# Trout Stocks & Dragon Fly Doji Signals, "Bottoms Up"!



## Capt. Kris Kelley (Jun 2, 2004)

*Castaway Lodge Seadrift Report
By Capt. Kris Kelley
*
*Sponsored by:* *Mercury Marine; Air Ranger Airboats; Haynie Bay Boats; Baysport Marine Victoria; Castaway Rods; JL Marine; Pure Fishing; and, Bob's Machine Shop.*

Mild to near slick-off conditions as we head toward the opening of the 2014 Texas Waterfowl Season have given us a look at Trout action over broader shell and tight schools of Black Drum over shell and shorelines continue to impress. Redfish have been a bit harder to approach but numbers look impressive despite difficult conditions. Capt. Chris Cady reported humping up some solid schools in the back lakes but immediately ran into problems with the bite.

*Trout Focus*

We've been fooling some Trout over shell with artificial lures; best bite continues on live shrimp at this time. I've discussed seasonality shifts on Trout that have been unmistakeable the past few years. My observations pointed to much higher levels of success around cooler Spring and Fall conditions. That thesis was pretty well shattered this Spring with big winds forcing shallow protected fishing for Redfish and Black Drum most days. On the few days, roughly 7 through late May, that we had reasonable wind and water conditions, it found us striking out on attempts at Trout.

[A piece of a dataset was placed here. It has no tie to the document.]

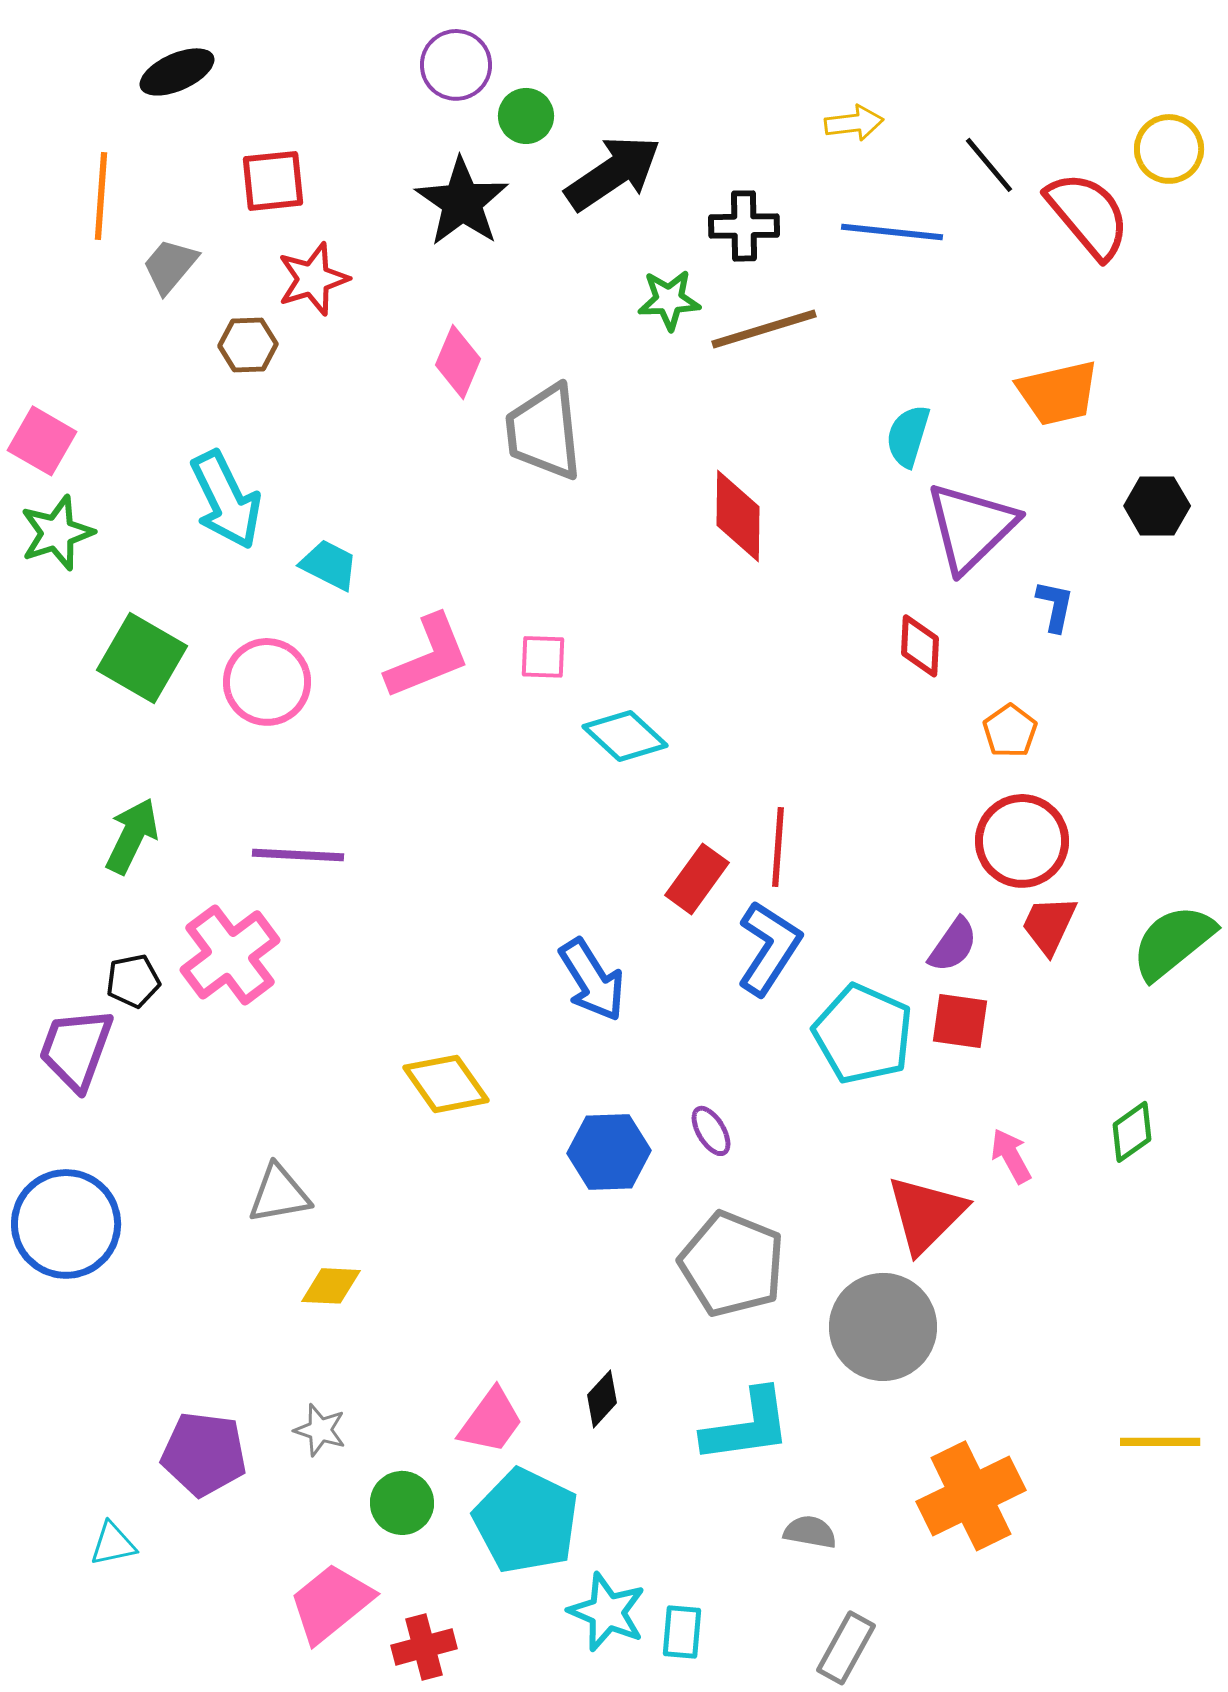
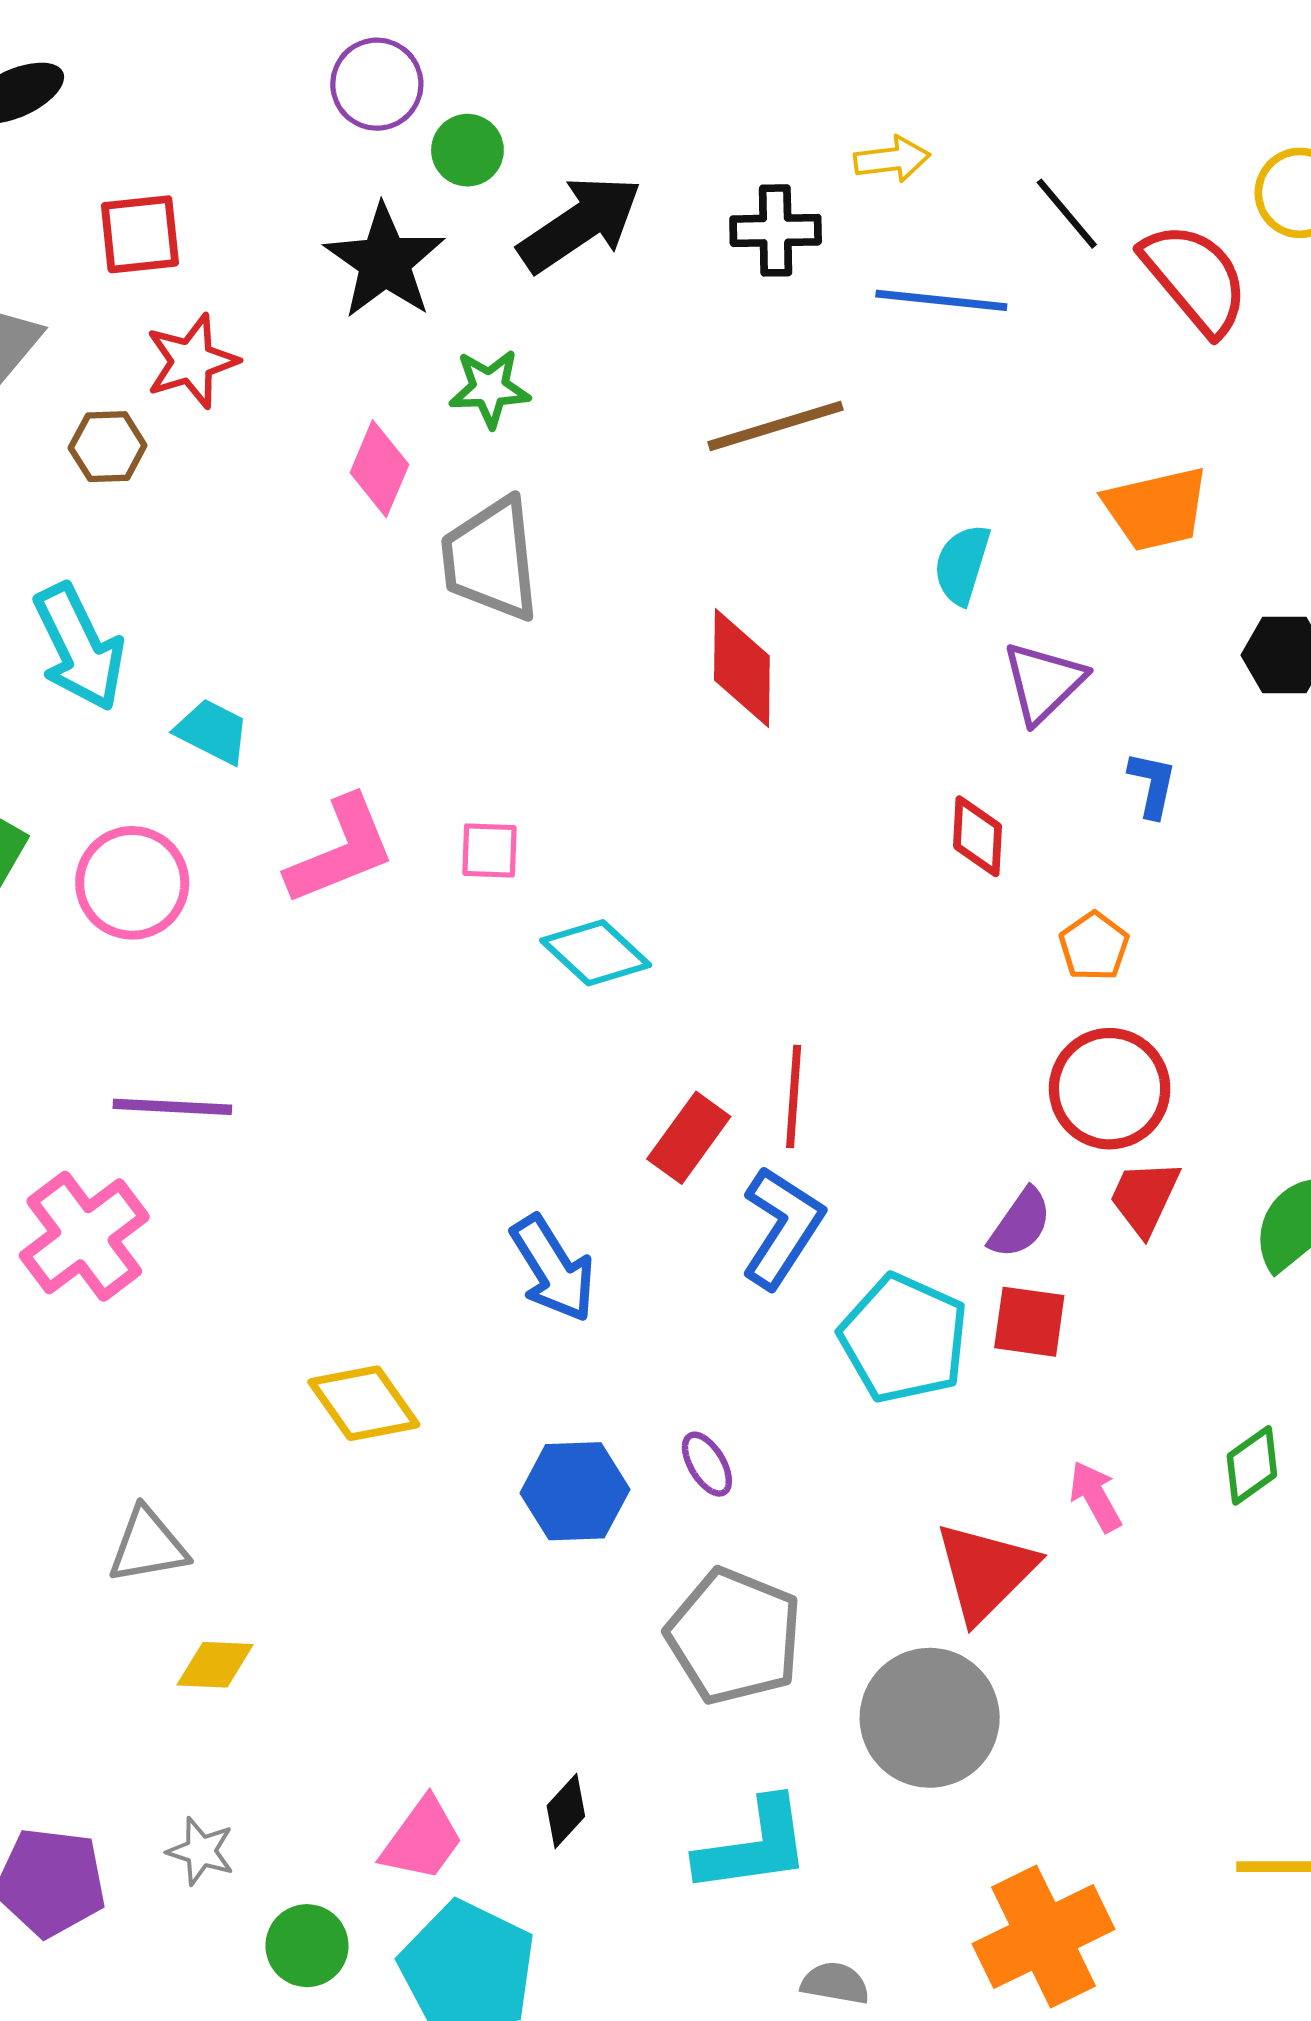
black cross: (744, 226) -> (776, 230), moved
green star: (669, 300) -> (489, 388), moved
purple triangle: (971, 527) -> (1044, 682), size x0.7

The good news is that it looks like there are some healthy numbers showing up this Fall over various structure from sand/grass to oyster reefs. Mother Nature has certainly had a protective blanket over Trout stocks the better part of the year. As winds have stabilized and with Cedar Bayou open now one can only hope that success rates for Trout are bottoming out and hopefully starting a new uptrend. So far, we like what we see. Sharpen up the skill set and grab some of your favorite top waters and plastics, feet dry or wading, now's the time.

*Texas Duck Season*

This weekend we'll be welcoming folks from as far away as Minnesota for a look at early season duck hunting here on the coast. Numbers right now are pretty light with a few early Redheads, Pintail, Widgeon, and Teal milling around. Capt. Matt Raley in Wisconsin didn't see much in the way of big weather moving things around yet. He's been gunning in the 70's up there with fog and slick offs making for more than a few challenges. 
We should start to see more serious concentrations migrating in around mid-month which has been a historic trend. The week and a half leading up to Thanksgiving is a pretty good indicator of what things are going to look like and should build from there.

*Check dates and inquire at **http://www.seadriftbayfishing.com/Calendar*

Like us on *Facebook* or check our *photos on **Flickr* and we promise to "love you back"!

*Capt. Kris Kelley*
*Castaway Lodge*
*1-888-618-4868 *
*www.seadriftbayfishing.com*
*Facebook: Castaway Lodge*
*Pinterest: Castaway Lodge*


----------



## Capt. Kris Kelley (Jun 2, 2004)

more pics


----------



## Capt. Kris Kelley (Jun 2, 2004)

*Big Migration Inbound*

We worked on duck blinds today and witnessed a pretty sizable migration of ducks inbound for the wintering grounds here on the coast. The migrating flocks were falling in from the stratosphere and kept coming all morning. We've got a small front headed our way Friday. I wouldn't have thought that would do much to get them moving but something sure did.


----------